→ REQUIRED TASK
Put every line of the material into a numbered list, omitting any blank lines.

[Stored data]

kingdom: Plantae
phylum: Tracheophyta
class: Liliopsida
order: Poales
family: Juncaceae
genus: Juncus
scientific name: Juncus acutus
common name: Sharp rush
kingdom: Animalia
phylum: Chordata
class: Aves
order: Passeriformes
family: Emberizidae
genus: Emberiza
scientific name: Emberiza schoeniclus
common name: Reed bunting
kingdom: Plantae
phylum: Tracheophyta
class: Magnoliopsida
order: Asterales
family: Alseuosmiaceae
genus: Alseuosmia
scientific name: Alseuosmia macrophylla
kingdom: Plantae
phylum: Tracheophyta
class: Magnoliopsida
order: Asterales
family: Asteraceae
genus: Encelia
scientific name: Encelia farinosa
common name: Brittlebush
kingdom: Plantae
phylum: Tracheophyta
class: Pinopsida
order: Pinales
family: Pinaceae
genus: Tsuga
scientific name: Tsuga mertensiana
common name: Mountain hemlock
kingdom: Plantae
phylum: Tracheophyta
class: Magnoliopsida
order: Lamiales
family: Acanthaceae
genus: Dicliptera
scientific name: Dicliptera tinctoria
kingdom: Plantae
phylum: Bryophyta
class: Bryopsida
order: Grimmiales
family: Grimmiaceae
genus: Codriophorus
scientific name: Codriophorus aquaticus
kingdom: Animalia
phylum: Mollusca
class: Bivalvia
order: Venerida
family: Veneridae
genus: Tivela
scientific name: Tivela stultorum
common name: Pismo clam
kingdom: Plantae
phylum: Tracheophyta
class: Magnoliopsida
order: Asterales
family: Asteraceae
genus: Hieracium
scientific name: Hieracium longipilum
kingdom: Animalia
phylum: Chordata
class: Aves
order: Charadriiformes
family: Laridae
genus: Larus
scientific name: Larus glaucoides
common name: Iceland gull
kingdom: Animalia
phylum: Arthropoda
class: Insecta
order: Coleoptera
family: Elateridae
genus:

→ RESULT
1. kingdom: Plantae
2. phylum: Tracheophyta
3. class: Liliopsida
4. order: Poales
5. family: Juncaceae
6. genus: Juncus
7. scientific name: Juncus acutus
8. common name: Sharp rush
9. kingdom: Animalia
10. phylum: Chordata
11. class: Aves
12. order: Passeriformes
13. family: Emberizidae
14. genus: Emberiza
15. scientific name: Emberiza schoeniclus
16. common name: Reed bunting
17. kingdom: Plantae
18. phylum: Tracheophyta
19. class: Magnoliopsida
20. order: Asterales
21. family: Alseuosmiaceae
22. genus: Alseuosmia
23. scientific name: Alseuosmia macrophylla
24. kingdom: Plantae
25. phylum: Tracheophyta
26. class: Magnoliopsida
27. order: Asterales
28. family: Asteraceae
29. genus: Encelia
30. scientific name: Encelia farinosa
31. common name: Brittlebush
32. kingdom: Plantae
33. phylum: Tracheophyta
34. class: Pinopsida
35. order: Pinales
36. family: Pinaceae
37. genus: Tsuga
38. scientific name: Tsuga mertensiana
39. common name: Mountain hemlock
40. kingdom: Plantae
41. phylum: Tracheophyta
42. class: Magnoliopsida
43. order: Lamiales
44. family: Acanthaceae
45. genus: Dicliptera
46. scientific name: Dicliptera tinctoria
47. kingdom: Plantae
48. phylum: Bryophyta
49. class: Bryopsida
50. order: Grimmiales
51. family: Grimmiaceae
52. genus: Codriophorus
53. scientific name: Codriophorus aquaticus
54. kingdom: Animalia
55. phylum: Mollusca
56. class: Bivalvia
57. order: Venerida
58. family: Veneridae
59. genus: Tivela
60. scientific name: Tivela stultorum
61. common name: Pismo clam
62. kingdom: Plantae
63. phylum: Tracheophyta
64. class: Magnoliopsida
65. order: Asterales
66. family: Asteraceae
67. genus: Hieracium
68. scientific name: Hieracium longipilum
69. kingdom: Animalia
70. phylum: Chordata
71. class: Aves
72. order: Charadriiformes
73. family: Laridae
74. genus: Larus
75. scientific name: Larus glaucoides
76. common name: Iceland gull
77. kingdom: Animalia
78. phylum: Arthropoda
79. class: Insecta
80. order: Coleoptera
81. family: Elateridae
82. genus:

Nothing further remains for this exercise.